> **Task objective**
Starting with the line that contains "class: Insecta", reproduce the data word for word through its final line, including both of those lines.

* Begin Entries shown *

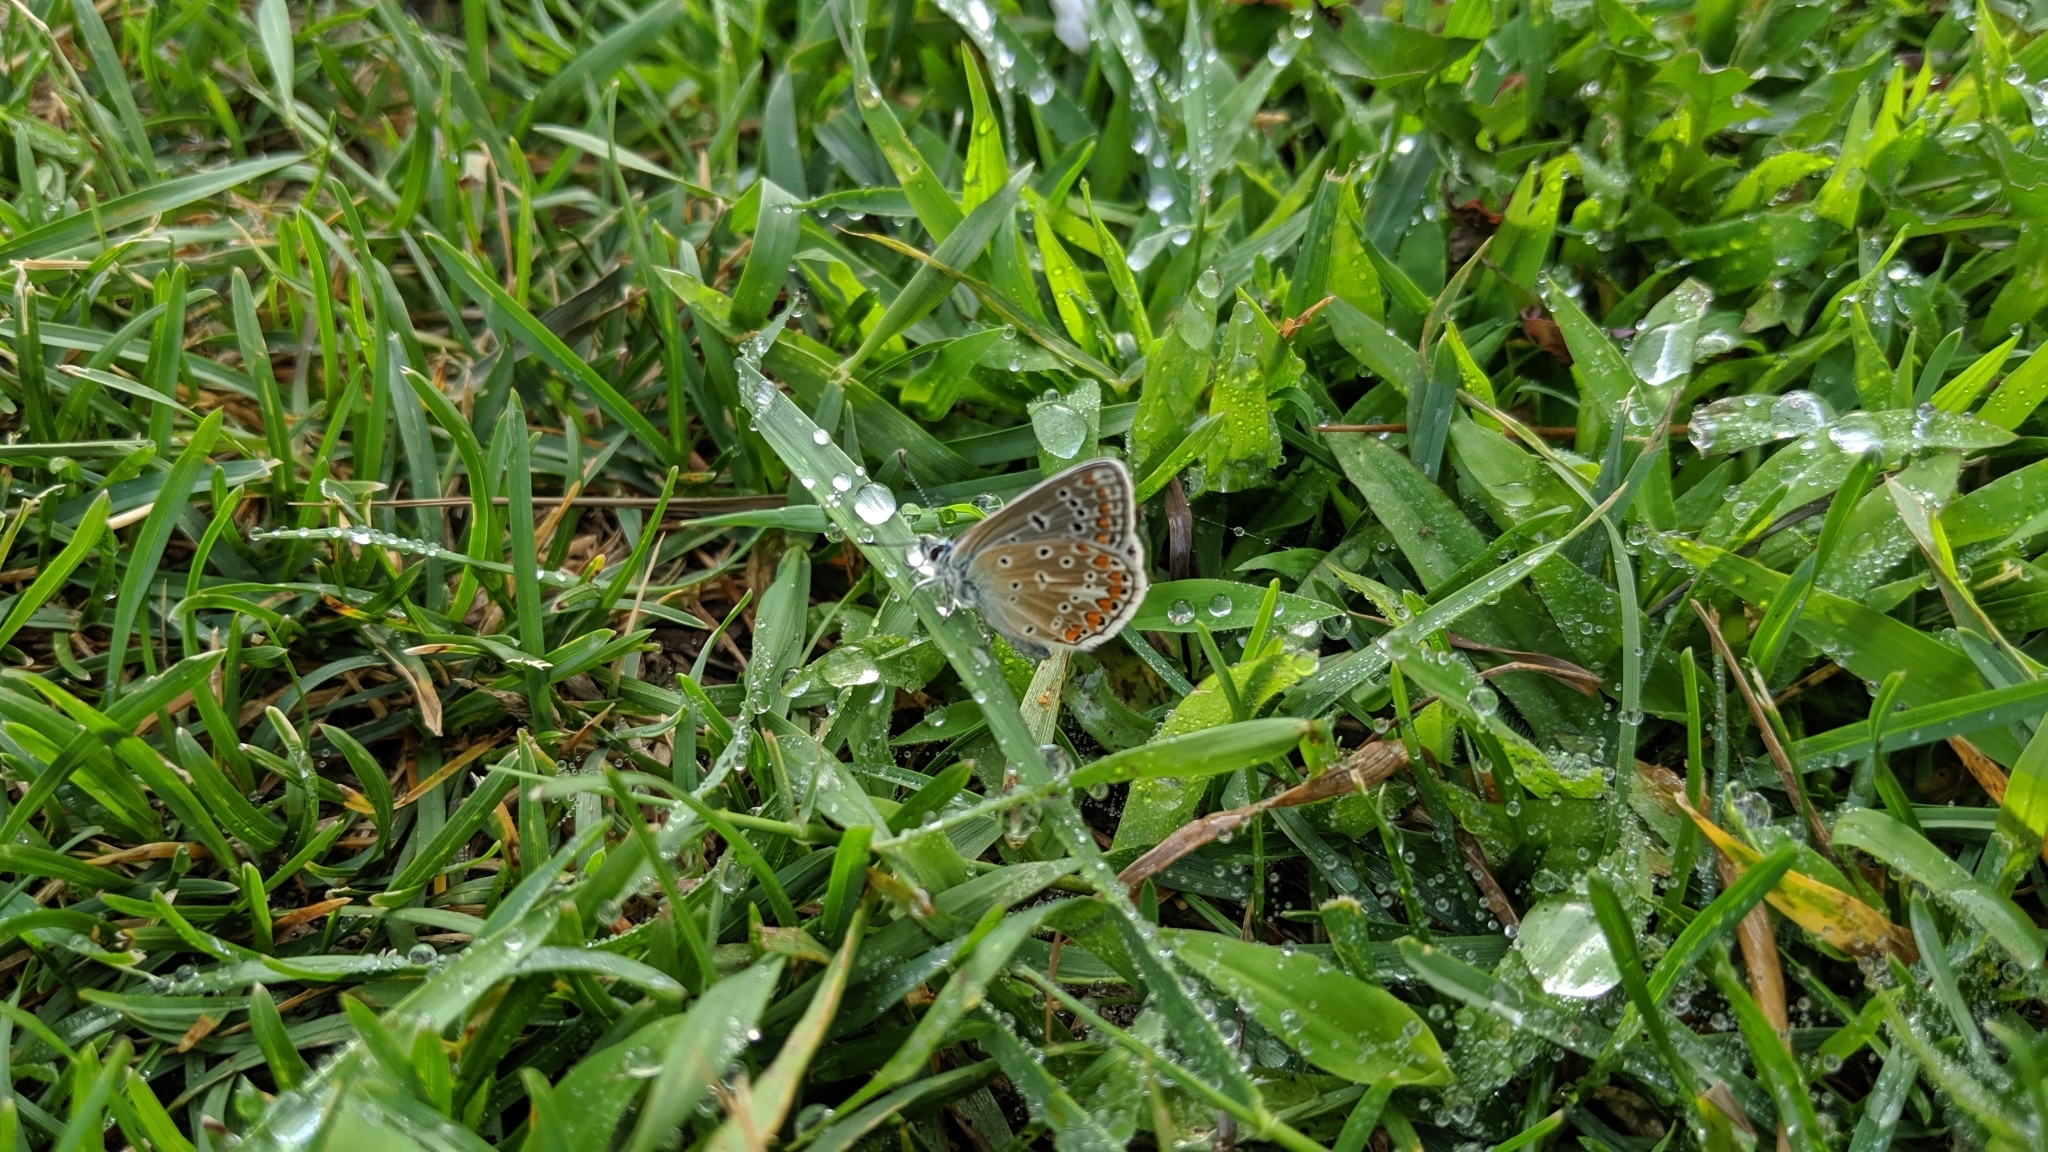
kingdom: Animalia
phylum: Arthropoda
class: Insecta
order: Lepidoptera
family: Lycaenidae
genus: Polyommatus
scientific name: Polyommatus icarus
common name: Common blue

* End Entries shown *

> **Output below**
class: Insecta
order: Lepidoptera
family: Lycaenidae
genus: Polyommatus
scientific name: Polyommatus icarus
common name: Common blue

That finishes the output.